_Work to be completed_.
Every entry, from first to last, is to be retyped without any alteration.

_Material for the task_.
------------------------

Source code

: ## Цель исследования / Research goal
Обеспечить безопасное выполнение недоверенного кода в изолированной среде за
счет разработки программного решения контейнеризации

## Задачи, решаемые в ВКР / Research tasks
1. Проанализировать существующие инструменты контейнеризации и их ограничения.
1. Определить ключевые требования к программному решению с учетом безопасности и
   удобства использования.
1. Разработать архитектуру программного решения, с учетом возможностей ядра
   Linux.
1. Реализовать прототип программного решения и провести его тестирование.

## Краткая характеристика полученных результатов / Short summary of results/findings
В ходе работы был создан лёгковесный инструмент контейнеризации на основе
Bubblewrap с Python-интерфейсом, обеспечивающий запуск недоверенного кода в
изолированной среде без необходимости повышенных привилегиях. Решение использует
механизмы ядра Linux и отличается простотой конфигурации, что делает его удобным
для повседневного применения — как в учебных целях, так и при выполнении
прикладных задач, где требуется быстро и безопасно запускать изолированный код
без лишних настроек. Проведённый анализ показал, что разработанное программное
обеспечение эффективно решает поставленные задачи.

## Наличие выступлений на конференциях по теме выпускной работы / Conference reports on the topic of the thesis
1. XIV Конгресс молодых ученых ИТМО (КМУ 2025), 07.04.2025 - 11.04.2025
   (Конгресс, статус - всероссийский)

------------------------

_Solution_.
Source code

: ## Цель исследования / Research goal
Обеспечить безопасное выполнение недоверенного кода в изолированной среде за
счет разработки программного решения контейнеризации

## Задачи, решаемые в ВКР / Research tasks
1. Проанализировать существующие инструменты контейнеризации и их ограничения.
1. Определить ключевые требования к программному решению с учетом безопасности и
   удобства использования.
1. Разработать архитектуру программного решения, с учетом возможностей ядра
   Linux.
1. Реализовать прототип программного решения и провести его тестирование.

## Краткая характеристика полученных результатов / Short summary of results/findings
В ходе работы был создан лёгковесный инструмент контейнеризации на основе
Bubblewrap с Python-интерфейсом, обеспечивающий запуск недоверенного кода в
изолированной среде без необходимости повышенных привилегиях. Решение использует
механизмы ядра Linux и отличается простотой конфигурации, что делает его удобным
для повседневного применения — как в учебных целях, так и при выполнении
прикладных задач, где требуется быстро и безопасно запускать изолированный код
без лишних настроек. Проведённый анализ показал, что разработанное программное
обеспечение эффективно решает поставленные задачи.

## Наличие выступлений на конференциях по теме выпускной работы / Conference reports on the topic of the thesis
1. XIV Конгресс молодых ученых ИТМО (КМУ 2025), 07.04.2025 - 11.04.2025
   (Конгресс, статус - всероссийский)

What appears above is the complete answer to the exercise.